**Exercise:**
Write out exactly, please, the lines from the one containing "Picture the seated" to the end of the material.
◇ ◇ ◇
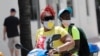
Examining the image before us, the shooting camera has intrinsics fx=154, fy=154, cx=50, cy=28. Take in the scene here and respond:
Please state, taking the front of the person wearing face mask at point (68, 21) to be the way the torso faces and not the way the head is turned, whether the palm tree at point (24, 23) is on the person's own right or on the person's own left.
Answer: on the person's own right

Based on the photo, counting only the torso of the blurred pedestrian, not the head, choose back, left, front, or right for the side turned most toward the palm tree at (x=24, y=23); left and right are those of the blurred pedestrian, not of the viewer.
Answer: back

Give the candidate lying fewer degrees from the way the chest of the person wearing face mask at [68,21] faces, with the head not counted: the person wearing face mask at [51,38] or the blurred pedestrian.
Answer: the person wearing face mask

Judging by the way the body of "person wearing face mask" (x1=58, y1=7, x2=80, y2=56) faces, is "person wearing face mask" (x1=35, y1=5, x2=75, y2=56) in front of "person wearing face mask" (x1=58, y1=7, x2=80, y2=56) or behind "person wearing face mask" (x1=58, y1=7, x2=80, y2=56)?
in front

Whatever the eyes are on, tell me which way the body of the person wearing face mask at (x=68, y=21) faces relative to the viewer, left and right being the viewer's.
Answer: facing the viewer and to the left of the viewer

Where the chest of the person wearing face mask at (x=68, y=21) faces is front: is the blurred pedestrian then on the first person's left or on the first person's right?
on the first person's right
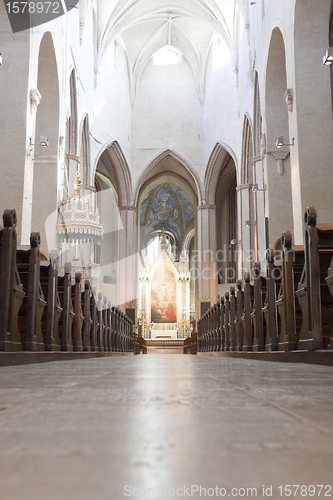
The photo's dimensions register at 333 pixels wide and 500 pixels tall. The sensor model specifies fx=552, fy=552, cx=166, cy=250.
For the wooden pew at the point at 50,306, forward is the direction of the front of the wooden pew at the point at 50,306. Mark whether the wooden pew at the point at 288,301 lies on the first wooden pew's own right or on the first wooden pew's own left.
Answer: on the first wooden pew's own right

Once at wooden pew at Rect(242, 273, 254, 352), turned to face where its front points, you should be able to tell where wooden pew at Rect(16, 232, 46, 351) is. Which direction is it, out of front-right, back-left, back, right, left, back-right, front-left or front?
back-left

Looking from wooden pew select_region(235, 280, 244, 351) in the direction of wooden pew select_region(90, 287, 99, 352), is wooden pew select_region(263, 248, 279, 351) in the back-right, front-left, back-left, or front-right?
back-left

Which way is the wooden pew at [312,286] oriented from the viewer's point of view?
away from the camera

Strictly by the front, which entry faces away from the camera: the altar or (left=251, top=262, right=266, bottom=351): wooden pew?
the wooden pew

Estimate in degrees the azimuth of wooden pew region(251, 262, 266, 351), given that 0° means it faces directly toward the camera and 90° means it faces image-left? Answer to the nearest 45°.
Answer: approximately 180°

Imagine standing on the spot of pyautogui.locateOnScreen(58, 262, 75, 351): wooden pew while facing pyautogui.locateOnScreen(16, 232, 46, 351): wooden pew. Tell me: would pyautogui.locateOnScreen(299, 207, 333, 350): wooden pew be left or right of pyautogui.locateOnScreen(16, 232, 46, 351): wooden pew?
left

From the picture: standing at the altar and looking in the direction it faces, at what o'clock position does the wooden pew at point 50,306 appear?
The wooden pew is roughly at 12 o'clock from the altar.

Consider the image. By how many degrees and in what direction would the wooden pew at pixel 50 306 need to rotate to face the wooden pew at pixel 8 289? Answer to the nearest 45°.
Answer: approximately 180°

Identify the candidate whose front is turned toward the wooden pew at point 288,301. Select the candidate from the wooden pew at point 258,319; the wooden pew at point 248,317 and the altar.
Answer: the altar

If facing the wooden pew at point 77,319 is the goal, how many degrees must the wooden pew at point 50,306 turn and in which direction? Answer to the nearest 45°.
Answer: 0° — it already faces it

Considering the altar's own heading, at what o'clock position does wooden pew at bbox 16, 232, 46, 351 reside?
The wooden pew is roughly at 12 o'clock from the altar.

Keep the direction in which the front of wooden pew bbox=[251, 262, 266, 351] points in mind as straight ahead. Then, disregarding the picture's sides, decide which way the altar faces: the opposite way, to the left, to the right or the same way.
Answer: the opposite way

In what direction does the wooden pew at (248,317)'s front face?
away from the camera

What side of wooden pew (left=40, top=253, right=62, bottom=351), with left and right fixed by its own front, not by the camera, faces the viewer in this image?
back

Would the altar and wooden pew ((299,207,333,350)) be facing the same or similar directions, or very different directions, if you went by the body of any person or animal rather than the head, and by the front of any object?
very different directions

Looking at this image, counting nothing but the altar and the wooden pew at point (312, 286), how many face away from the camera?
1

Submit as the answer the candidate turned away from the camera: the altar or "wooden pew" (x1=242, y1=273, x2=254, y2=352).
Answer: the wooden pew

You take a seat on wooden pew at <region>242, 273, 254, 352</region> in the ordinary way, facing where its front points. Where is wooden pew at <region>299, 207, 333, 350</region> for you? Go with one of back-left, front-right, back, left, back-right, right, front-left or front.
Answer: back
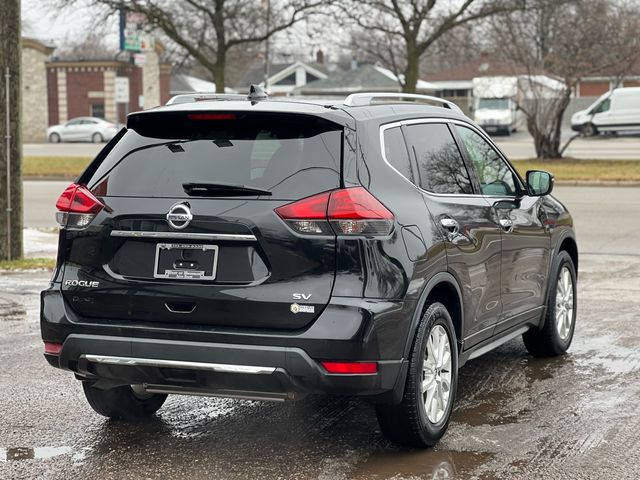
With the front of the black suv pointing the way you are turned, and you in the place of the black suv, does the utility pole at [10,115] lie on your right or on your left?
on your left

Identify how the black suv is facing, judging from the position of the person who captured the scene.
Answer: facing away from the viewer and to the right of the viewer

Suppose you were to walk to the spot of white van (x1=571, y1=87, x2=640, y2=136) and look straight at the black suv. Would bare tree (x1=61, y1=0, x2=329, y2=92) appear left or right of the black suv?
right

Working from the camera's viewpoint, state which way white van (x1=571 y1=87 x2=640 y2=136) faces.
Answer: facing to the left of the viewer

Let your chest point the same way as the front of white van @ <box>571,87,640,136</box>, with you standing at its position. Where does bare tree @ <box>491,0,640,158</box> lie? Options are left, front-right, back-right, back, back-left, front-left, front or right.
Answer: left

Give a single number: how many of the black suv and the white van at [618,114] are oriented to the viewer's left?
1

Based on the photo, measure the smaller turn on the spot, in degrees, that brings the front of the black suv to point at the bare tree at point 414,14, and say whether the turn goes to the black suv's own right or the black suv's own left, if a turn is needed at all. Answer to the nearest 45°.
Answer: approximately 45° to the black suv's own left

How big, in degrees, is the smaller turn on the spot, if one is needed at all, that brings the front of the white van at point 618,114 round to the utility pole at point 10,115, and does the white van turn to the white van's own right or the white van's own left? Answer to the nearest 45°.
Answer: approximately 90° to the white van's own left

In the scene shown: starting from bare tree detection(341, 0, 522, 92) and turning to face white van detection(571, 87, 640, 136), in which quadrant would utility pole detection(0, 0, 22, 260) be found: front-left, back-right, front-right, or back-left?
back-right

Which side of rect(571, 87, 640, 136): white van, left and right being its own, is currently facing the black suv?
left

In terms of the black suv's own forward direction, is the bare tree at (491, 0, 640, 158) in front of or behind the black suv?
in front
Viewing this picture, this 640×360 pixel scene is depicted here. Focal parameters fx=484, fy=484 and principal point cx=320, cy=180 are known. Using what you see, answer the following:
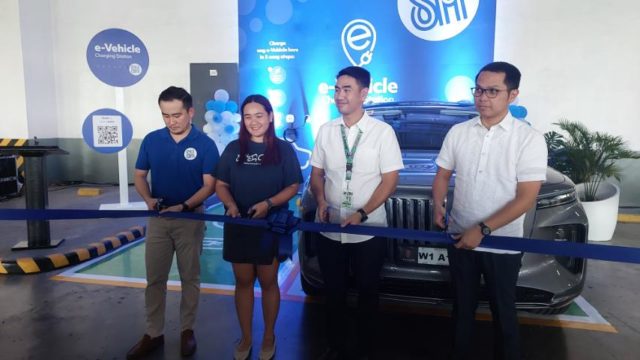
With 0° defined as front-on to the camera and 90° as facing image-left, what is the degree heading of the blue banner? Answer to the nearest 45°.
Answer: approximately 0°

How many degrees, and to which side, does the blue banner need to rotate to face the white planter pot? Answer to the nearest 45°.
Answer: approximately 45° to its left

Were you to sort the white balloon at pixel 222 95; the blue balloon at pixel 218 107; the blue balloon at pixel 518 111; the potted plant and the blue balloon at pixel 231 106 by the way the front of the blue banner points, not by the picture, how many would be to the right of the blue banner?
3

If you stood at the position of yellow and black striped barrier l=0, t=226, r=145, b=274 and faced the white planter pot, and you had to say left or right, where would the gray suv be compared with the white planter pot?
right

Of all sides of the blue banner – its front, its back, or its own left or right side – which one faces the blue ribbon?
front

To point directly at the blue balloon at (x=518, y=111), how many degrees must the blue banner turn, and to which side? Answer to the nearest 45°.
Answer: approximately 90° to its left

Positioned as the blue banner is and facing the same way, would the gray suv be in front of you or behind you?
in front

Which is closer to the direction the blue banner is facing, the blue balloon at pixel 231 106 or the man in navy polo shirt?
the man in navy polo shirt

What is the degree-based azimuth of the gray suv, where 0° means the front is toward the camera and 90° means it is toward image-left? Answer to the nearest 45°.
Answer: approximately 0°

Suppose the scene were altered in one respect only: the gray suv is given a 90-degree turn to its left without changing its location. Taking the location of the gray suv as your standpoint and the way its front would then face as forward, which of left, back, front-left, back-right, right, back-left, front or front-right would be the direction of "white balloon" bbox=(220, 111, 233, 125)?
back-left

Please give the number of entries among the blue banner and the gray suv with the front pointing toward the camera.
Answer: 2
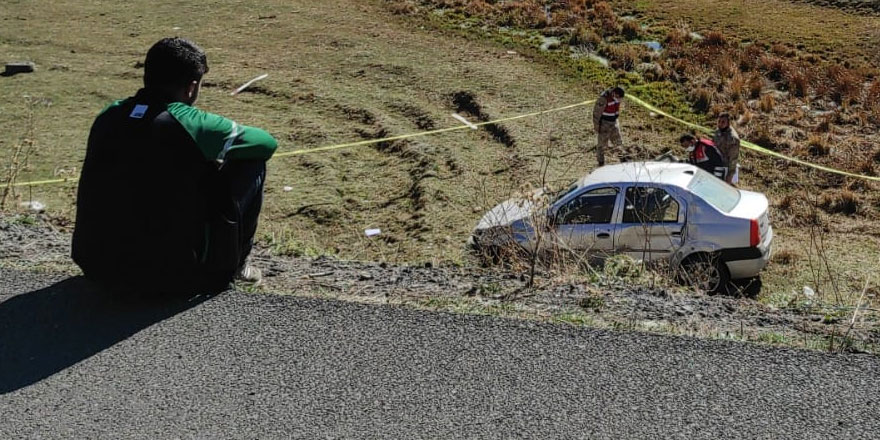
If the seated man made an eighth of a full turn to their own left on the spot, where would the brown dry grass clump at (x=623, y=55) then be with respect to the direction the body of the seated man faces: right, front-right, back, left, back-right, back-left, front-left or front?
front-right

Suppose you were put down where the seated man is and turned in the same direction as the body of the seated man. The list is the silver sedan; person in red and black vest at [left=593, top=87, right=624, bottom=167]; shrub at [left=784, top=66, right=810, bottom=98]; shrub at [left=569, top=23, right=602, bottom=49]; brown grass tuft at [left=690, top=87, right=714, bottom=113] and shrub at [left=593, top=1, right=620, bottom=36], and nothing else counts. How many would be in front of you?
6

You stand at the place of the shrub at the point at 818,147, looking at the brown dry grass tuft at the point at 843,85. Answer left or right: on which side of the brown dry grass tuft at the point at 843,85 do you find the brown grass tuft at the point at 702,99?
left

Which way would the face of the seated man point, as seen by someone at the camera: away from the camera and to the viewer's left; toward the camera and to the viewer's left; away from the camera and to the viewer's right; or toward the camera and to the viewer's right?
away from the camera and to the viewer's right

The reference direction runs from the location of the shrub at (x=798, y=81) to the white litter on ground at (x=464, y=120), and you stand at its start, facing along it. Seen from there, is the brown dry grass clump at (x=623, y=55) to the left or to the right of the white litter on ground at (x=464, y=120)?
right

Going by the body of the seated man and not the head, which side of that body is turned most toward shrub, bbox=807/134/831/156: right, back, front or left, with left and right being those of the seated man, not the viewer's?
front

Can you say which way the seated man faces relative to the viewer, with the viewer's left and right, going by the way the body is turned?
facing away from the viewer and to the right of the viewer

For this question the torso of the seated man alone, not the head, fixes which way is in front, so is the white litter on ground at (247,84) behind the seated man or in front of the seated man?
in front

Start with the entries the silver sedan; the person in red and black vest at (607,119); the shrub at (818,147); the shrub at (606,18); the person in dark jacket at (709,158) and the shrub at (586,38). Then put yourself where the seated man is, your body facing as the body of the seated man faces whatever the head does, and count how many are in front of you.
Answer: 6

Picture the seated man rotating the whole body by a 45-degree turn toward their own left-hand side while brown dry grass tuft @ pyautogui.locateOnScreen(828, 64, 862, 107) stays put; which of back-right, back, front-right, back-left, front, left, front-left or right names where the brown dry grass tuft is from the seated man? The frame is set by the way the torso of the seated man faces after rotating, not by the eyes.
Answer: front-right

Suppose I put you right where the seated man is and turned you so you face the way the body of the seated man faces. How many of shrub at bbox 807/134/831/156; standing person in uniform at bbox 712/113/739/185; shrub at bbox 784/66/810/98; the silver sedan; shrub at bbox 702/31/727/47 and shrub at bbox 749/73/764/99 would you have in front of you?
6

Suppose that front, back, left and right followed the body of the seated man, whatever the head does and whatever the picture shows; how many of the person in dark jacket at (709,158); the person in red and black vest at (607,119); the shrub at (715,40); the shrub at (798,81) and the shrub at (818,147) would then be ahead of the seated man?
5

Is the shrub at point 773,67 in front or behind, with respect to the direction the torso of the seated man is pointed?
in front

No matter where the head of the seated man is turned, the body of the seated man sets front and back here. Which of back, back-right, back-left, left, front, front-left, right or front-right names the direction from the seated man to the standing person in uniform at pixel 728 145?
front

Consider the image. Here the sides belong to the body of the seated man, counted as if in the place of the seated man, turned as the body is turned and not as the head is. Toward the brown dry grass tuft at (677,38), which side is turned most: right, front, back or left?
front

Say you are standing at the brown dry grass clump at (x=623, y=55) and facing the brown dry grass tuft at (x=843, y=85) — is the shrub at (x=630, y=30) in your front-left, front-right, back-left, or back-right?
back-left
◇ ◇ ◇
**Response for this exercise:**
Picture the seated man rotating the whole body by a 45-degree turn toward their own left-hand side while brown dry grass tuft @ pyautogui.locateOnScreen(828, 64, 862, 107) stays put; which of back-right, back, front-right, back-left, front, left, front-left or right names where the brown dry grass tuft is from the seated man? The frame is set by the way the torso of the seated man faces after rotating, not by the eyes.
Answer: front-right

Suppose I put you right where the seated man is and turned you so you face the way the body of the seated man faces. How many of shrub at bbox 807/134/831/156; standing person in uniform at bbox 712/113/739/185; shrub at bbox 784/66/810/98; the silver sedan; shrub at bbox 702/31/727/47 and shrub at bbox 749/73/764/99 would you have in front of you?
6

Suppose that front, back, left and right followed the body of the seated man, whatever the head does and whatever the picture shows; how many of the person in dark jacket at (709,158); the person in red and black vest at (607,119); the shrub at (715,40); the shrub at (798,81) and the shrub at (818,147) would then be ahead of the seated man?
5

Is the shrub at point 773,67 in front or behind, with respect to the direction the torso of the seated man is pointed?
in front

No matter where the head of the seated man is turned, the body of the seated man sets front and back here. Which of back, back-right, back-left, left, front, front-left, right or front-right names the direction from the seated man to the standing person in uniform at pixel 728 145?
front

Consider the image. Here the sides belong to the body of the seated man, counted as if in the place of the seated man, turned as the body is turned and not as the head is. Toward the brown dry grass tuft at (677,38), which side is turned most: right, front, back or left?
front

Say you are standing at the brown dry grass clump at (x=623, y=55) and facing the brown dry grass tuft at (x=843, y=85) — is the shrub at (x=630, y=30) in your front-left, front-right, back-left, or back-right?
back-left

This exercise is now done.